* Assignment: Look below for the line holding "camera: 40 degrees right, 5 degrees down" and the line holding "picture [734,215,926,366] -> none". Transcribe exactly those lines and all lines between them, nothing more.

[Stored data entries]
BEGIN
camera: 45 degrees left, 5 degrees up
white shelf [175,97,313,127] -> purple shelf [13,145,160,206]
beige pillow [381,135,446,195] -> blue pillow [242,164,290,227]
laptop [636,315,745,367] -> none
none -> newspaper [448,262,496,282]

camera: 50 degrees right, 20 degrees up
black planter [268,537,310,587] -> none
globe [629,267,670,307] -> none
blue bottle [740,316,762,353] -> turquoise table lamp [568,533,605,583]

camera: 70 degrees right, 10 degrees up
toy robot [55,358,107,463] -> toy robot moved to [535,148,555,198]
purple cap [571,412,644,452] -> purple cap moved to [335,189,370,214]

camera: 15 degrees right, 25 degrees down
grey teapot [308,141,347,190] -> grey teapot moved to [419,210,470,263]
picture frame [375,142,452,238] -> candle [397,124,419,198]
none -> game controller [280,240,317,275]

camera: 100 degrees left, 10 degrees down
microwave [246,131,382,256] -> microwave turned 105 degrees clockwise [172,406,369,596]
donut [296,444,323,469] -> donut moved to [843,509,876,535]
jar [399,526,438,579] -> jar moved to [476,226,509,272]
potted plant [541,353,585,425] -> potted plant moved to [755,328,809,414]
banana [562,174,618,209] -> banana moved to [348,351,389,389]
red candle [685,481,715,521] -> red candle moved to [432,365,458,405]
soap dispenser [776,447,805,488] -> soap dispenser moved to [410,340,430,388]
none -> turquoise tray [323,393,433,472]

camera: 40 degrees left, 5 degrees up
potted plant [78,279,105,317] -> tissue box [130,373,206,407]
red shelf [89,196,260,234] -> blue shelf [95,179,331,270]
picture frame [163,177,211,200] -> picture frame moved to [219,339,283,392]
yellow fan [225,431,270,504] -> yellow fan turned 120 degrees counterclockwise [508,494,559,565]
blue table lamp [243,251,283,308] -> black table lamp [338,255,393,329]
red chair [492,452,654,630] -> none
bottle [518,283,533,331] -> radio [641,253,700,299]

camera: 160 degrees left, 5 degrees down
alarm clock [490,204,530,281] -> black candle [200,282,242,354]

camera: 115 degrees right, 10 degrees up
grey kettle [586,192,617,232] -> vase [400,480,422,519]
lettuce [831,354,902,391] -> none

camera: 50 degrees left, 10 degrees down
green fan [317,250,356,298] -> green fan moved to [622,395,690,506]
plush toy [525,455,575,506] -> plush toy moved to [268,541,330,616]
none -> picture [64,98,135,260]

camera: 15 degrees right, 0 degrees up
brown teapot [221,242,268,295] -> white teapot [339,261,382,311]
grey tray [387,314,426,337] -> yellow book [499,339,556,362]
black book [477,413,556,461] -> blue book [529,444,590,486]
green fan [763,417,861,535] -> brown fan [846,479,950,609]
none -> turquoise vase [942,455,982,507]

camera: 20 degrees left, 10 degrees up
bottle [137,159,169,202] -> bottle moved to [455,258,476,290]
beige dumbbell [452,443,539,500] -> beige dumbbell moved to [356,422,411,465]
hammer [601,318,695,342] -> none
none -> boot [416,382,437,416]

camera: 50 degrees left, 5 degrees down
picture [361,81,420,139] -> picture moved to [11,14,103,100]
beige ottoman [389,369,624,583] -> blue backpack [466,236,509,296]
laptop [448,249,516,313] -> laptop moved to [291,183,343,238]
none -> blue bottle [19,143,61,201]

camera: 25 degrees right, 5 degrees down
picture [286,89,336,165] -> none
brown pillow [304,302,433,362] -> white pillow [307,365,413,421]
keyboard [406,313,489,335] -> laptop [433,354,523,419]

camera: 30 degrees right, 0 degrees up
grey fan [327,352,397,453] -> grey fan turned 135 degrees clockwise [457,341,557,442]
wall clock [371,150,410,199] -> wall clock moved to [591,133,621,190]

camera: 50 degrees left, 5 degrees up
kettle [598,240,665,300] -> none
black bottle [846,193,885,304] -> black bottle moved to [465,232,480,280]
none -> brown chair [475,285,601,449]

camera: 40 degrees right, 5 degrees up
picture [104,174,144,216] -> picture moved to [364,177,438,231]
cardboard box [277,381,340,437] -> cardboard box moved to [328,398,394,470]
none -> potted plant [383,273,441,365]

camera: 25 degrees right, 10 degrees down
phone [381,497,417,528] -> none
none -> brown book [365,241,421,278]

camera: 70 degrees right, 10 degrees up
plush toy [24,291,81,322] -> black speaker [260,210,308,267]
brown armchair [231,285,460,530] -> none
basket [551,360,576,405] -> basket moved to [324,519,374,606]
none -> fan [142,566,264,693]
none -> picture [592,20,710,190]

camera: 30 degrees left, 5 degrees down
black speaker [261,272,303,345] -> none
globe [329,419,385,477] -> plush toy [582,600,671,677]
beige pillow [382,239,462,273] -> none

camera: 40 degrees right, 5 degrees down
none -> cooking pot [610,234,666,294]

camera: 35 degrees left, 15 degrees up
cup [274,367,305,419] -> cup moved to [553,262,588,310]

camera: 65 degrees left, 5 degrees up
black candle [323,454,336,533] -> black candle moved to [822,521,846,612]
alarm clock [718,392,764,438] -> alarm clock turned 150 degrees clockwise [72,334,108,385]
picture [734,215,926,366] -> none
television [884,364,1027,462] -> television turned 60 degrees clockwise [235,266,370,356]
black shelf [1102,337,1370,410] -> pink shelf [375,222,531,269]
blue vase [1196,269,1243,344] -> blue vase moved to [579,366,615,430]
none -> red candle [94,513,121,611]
END
* Written answer:
camera: 40 degrees right, 5 degrees down
none -> cooking pot [610,234,666,294]

camera: 35 degrees left, 15 degrees up
cup [274,367,305,419] -> cup moved to [553,262,588,310]

camera: 65 degrees left, 5 degrees up
black candle [323,454,336,533] -> black candle moved to [822,521,846,612]
alarm clock [718,392,764,438] -> alarm clock turned 150 degrees clockwise [72,334,108,385]
picture [734,215,926,366] -> none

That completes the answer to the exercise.